Transcribed page contents
--- --- ---

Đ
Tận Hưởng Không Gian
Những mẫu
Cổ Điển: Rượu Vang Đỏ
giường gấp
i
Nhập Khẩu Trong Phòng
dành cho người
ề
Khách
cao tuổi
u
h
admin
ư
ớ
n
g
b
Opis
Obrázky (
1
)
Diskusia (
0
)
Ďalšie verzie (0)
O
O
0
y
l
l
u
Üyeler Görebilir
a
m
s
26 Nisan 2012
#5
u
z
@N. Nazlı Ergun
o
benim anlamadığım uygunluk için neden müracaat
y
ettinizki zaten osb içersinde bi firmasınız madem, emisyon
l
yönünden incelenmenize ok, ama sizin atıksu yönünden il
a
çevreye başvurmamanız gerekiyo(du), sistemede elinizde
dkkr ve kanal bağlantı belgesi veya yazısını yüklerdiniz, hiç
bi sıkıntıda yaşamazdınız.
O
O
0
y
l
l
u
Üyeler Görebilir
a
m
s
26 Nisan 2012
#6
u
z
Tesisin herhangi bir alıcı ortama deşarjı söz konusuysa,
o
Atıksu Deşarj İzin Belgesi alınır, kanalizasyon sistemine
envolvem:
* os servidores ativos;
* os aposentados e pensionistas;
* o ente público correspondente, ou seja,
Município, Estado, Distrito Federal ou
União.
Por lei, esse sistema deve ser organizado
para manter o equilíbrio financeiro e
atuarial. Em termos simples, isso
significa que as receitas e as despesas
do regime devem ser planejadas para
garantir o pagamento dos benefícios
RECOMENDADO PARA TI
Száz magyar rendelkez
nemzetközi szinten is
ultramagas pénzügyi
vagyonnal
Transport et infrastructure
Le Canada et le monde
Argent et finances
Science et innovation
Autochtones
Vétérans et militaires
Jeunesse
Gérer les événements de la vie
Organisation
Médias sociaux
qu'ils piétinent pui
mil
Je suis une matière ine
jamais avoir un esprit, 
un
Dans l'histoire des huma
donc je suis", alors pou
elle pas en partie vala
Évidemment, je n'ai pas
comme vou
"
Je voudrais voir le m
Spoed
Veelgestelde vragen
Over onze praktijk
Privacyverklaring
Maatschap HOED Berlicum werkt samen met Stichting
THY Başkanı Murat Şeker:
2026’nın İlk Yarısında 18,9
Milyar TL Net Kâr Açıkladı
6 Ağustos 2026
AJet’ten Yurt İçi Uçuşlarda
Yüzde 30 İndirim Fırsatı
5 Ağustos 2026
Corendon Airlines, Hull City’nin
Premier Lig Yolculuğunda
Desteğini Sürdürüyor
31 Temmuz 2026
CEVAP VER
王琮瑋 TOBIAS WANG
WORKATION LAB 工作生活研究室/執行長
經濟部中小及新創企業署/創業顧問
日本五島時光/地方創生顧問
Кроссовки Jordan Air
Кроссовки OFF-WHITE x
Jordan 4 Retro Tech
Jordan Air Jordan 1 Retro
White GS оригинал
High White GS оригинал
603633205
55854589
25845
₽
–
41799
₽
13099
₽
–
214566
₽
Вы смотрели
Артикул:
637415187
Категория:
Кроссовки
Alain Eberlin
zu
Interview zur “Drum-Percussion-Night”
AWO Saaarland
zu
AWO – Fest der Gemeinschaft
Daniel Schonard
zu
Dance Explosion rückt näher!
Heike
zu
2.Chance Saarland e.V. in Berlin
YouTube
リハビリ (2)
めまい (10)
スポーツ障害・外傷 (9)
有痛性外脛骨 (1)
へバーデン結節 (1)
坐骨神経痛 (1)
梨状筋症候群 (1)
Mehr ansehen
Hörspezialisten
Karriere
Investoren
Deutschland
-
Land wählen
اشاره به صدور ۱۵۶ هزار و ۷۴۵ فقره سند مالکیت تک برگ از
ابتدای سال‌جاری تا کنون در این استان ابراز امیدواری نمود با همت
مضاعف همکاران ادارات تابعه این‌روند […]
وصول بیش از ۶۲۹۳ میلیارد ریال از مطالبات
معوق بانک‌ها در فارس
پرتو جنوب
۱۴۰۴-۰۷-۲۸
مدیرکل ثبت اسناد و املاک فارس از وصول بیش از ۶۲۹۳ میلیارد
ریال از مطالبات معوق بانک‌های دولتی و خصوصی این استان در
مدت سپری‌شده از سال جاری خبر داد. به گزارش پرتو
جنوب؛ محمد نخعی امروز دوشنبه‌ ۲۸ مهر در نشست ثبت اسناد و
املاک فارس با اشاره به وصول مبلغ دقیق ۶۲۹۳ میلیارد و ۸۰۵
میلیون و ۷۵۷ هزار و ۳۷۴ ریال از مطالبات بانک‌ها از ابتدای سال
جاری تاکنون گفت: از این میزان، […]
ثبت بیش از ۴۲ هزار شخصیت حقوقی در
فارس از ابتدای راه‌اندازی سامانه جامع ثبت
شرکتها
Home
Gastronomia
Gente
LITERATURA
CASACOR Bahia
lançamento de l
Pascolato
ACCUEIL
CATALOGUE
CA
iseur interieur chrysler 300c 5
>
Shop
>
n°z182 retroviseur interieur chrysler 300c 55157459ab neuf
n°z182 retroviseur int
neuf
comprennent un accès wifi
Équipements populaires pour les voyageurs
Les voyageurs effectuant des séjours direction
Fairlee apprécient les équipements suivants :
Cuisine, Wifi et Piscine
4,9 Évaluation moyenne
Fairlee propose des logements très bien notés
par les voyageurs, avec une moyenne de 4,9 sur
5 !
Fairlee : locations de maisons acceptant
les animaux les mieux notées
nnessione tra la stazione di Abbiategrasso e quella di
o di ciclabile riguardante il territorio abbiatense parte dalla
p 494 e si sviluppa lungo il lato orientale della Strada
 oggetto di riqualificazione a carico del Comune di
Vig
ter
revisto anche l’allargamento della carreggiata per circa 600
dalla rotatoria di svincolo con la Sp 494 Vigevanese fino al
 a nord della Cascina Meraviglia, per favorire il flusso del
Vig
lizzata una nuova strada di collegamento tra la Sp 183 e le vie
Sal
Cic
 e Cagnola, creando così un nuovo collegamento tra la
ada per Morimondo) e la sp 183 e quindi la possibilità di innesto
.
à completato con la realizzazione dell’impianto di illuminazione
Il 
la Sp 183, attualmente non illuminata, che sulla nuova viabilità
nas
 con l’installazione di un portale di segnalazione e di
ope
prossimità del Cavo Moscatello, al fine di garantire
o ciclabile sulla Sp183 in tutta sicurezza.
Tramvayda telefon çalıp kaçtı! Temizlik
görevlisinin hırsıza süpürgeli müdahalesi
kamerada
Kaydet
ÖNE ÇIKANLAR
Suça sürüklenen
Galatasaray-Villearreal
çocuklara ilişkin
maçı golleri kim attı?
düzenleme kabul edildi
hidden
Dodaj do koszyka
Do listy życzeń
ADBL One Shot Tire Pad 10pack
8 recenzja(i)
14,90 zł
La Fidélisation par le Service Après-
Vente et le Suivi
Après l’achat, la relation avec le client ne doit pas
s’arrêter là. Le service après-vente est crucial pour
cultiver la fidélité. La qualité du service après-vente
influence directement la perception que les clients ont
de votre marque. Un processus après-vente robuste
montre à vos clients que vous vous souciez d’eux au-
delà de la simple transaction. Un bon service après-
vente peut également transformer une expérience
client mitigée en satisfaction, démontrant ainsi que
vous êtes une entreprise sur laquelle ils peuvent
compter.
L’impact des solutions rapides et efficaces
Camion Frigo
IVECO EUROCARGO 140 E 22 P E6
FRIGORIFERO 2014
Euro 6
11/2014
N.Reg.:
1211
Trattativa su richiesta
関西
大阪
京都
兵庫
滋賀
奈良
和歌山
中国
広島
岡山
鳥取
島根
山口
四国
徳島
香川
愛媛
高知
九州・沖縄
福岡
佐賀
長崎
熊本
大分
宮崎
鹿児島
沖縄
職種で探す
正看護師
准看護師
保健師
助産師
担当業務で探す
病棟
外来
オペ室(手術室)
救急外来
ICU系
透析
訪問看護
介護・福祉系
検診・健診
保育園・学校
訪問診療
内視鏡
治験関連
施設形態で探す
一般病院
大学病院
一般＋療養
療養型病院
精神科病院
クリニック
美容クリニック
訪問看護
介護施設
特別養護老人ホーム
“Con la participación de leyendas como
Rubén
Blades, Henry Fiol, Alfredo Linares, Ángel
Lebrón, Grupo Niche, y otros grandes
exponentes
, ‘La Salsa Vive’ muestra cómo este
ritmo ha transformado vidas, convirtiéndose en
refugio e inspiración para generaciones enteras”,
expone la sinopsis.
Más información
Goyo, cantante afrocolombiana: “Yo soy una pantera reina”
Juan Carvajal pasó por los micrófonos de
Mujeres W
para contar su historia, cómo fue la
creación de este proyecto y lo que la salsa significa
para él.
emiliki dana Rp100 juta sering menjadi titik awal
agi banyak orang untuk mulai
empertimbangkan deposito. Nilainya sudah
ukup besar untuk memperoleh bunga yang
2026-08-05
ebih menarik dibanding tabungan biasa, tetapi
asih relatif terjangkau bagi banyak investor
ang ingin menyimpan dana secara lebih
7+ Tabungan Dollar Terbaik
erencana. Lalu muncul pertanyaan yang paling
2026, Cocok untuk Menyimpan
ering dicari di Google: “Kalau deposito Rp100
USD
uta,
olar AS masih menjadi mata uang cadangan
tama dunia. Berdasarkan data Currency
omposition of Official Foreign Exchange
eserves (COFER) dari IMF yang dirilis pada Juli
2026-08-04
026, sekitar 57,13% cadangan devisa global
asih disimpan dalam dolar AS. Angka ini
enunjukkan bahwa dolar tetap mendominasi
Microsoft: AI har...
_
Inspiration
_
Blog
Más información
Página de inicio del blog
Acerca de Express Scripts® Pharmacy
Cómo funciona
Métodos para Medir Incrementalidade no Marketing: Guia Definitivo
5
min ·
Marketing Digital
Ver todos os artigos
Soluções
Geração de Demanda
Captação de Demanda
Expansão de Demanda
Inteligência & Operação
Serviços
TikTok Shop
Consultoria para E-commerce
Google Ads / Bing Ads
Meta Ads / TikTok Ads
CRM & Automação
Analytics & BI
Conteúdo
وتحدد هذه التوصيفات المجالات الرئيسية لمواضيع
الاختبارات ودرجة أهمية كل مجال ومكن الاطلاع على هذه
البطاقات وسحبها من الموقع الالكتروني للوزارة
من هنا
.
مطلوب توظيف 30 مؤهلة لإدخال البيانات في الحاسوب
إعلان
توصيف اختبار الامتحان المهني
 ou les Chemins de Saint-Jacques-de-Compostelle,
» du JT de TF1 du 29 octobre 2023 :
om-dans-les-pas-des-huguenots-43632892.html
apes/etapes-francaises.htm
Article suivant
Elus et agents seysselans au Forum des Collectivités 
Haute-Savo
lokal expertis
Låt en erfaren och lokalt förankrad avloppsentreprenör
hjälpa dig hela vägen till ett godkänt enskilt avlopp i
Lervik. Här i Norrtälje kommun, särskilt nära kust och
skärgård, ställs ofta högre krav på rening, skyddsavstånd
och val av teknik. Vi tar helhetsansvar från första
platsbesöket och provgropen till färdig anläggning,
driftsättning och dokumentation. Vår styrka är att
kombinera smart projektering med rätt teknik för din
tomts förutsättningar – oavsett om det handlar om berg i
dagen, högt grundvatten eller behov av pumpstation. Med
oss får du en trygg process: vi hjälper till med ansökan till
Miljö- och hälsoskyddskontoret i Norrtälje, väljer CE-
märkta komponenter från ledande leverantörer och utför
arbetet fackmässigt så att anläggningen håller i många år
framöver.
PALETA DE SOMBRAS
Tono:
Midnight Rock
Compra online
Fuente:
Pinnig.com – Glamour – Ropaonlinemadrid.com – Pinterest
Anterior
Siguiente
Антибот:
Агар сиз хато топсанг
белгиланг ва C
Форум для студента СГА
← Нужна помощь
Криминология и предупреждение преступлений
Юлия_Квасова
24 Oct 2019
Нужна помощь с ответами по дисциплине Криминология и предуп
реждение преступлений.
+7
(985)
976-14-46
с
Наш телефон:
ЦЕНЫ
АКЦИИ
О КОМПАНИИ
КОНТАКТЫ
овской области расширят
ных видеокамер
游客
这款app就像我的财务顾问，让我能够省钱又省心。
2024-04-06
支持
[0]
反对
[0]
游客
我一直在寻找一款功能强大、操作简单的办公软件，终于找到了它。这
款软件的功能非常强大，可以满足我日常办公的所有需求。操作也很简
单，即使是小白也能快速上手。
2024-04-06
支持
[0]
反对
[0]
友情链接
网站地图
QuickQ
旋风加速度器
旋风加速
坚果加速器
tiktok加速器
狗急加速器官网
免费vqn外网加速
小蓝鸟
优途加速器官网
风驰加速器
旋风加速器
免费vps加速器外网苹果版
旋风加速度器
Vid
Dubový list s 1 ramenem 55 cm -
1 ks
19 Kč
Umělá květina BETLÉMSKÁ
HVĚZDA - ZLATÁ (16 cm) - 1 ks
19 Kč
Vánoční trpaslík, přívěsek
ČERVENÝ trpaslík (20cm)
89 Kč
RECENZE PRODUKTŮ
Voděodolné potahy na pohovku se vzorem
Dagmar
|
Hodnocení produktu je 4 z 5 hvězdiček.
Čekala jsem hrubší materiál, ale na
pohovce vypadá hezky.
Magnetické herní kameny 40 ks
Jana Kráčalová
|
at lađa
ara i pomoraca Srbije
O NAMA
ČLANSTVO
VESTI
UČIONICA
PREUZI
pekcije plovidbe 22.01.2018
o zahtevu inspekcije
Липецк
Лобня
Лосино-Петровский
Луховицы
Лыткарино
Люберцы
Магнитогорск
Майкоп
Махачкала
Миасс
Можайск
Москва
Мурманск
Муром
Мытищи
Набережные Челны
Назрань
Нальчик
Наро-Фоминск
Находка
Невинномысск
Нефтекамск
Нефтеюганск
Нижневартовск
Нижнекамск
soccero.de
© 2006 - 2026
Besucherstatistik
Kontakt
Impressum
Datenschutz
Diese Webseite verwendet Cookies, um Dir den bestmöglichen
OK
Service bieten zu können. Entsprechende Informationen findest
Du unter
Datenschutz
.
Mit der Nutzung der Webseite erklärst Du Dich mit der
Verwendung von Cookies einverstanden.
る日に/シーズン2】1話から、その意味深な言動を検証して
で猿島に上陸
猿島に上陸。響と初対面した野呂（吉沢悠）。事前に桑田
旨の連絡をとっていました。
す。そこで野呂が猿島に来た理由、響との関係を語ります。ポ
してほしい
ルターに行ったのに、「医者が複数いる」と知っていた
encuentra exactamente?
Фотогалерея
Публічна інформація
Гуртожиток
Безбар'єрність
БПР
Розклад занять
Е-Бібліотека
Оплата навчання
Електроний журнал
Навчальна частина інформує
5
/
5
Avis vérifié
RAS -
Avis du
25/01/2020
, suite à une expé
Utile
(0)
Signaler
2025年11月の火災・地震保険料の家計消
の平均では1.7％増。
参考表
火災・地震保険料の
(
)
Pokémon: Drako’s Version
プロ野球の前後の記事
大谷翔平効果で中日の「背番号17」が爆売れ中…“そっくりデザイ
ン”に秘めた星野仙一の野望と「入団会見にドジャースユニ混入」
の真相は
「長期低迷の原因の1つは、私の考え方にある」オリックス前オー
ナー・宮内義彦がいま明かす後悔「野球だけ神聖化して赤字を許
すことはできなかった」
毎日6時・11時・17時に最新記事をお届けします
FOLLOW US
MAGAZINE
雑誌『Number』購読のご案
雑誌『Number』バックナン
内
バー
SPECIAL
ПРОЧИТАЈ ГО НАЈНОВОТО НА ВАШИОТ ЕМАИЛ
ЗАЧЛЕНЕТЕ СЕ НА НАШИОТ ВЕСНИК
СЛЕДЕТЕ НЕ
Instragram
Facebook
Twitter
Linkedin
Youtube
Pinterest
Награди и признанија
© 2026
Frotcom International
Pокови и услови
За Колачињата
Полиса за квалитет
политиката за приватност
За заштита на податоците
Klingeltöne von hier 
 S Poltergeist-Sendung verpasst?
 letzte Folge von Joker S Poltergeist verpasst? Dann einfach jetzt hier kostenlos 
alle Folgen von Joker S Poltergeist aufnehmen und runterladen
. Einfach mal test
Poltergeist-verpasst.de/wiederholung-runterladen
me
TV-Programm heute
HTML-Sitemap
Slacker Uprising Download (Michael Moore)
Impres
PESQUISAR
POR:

--- --- ---

* Exercise goal *
Return the opening line of the data and every line after it through the line containing "Science et innovation", please, exactly as written and with nothing added.

* Solution for this problem *
Đ
Tận Hưởng Không Gian
Những mẫu
Cổ Điển: Rượu Vang Đỏ
giường gấp
i
Nhập Khẩu Trong Phòng
dành cho người
ề
Khách
cao tuổi
u
h
admin
ư
ớ
n
g
b
Opis
Obrázky (
1
)
Diskusia (
0
)
Ďalšie verzie (0)
O
O
0
y
l
l
u
Üyeler Görebilir
a
m
s
26 Nisan 2012
#5
u
z
@N. Nazlı Ergun
o
benim anlamadığım uygunluk için neden müracaat
y
ettinizki zaten osb içersinde bi firmasınız madem, emisyon
l
yönünden incelenmenize ok, ama sizin atıksu yönünden il
a
çevreye başvurmamanız gerekiyo(du), sistemede elinizde
dkkr ve kanal bağlantı belgesi veya yazısını yüklerdiniz, hiç
bi sıkıntıda yaşamazdınız.
O
O
0
y
l
l
u
Üyeler Görebilir
a
m
s
26 Nisan 2012
#6
u
z
Tesisin herhangi bir alıcı ortama deşarjı söz konusuysa,
o
Atıksu Deşarj İzin Belgesi alınır, kanalizasyon sistemine
envolvem:
* os servidores ativos;
* os aposentados e pensionistas;
* o ente público correspondente, ou seja,
Município, Estado, Distrito Federal ou
União.
Por lei, esse sistema deve ser organizado
para manter o equilíbrio financeiro e
atuarial. Em termos simples, isso
significa que as receitas e as despesas
do regime devem ser planejadas para
garantir o pagamento dos benefícios
RECOMENDADO PARA TI
Száz magyar rendelkez
nemzetközi szinten is
ultramagas pénzügyi
vagyonnal
Transport et infrastructure
Le Canada et le monde
Argent et finances
Science et innovation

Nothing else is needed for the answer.